I open White Magic Love Potions by Prunella R. Brown tentatively. A tasseled bookmark with five orange tabby kittens marks Love Potion Number Nine. Above the chapter’s title is written, “I cast a wish out to the universe, with all good intentions, and it came back to me as you, Linda. I’ll always believe in what we shared. I’ll always believe in love. I’ll always believe in you. Yours in love and light, Casie.”
I drop the book and run downstairs. I’m afraid the sobbing that wracks my body will wake the girls. I don’t stop until I’m outside, and throw myself to the ground and scream into the moist grass until my throat is raw. I roll onto my back, heedless of the cool air turning my skin to a landscape of goose flesh, and blink up at the stars through my tears. Slowly, I calm down. I stand, holding my arms as if I were holding someone and begin to slow dance on the grass. “I’m sorry,” I say quietly to Casie’s ghost, and then whisper the words I could never say when she was alive. “I love you, too.”

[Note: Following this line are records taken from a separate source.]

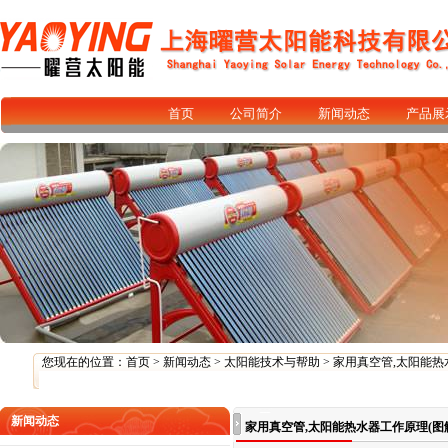
首页
公司简介
新闻动态
产品展
您现在的位置：
首页
>
新闻动态
>
太阳能技术与帮助
> 家用真空管,太阳能热
新闻动态
家用真空管,太阳能热水器工作原理(图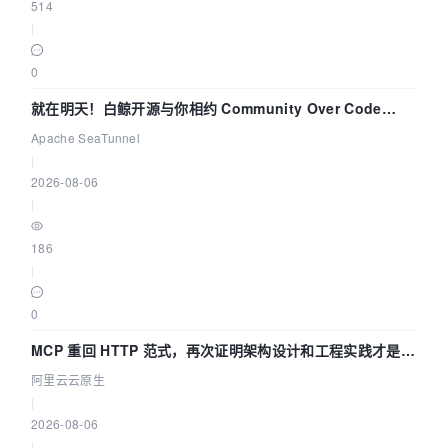
514
|
0
就在明天！白鲸开源与你相约 Community Over Code
Asia 2026 主题演讲！
Apache SeaTunnel
|
2026-08-06
|
186
|
0
MCP 重回 HTTP 范式，再次证明架构设计和工程实践才是稀
缺资源
阿里云云原生
|
2026-08-06
|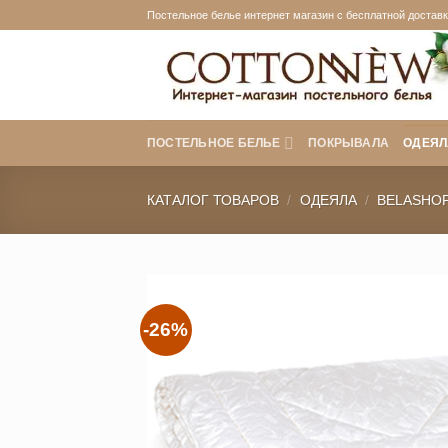
Skip
Постельное белье интернет магазин с бесплатной доставко
to
content
ПОСТЕЛЬНОЕ БЕЛЬЕ
ПОКРЫВАЛА
ОДЕЯЛ
КАТАЛОГ ТОВАРОВ
/
ОДЕЯЛА
/
BELASHO
-26%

Speaking the words does something inside. I feel a little bit like I did the night this all began, when we brandished our pens like swords. Something good will come from this.
I sit by the garden, waiting, listening for what that good will be. The answer comes with the rising of the sun and my realization that denying the fact that I loved Casie has kept me from completely loving Marty.
When I get up to go inside it’s not because I’m cold or tired, though both are true, it’s because I need to call Marty and tell him I don’t want a divorce. I need to tell him I love him. It’s not the same kind of love I had for Casie, but it’s a good, solid love. The kind that can last a life time. I hope.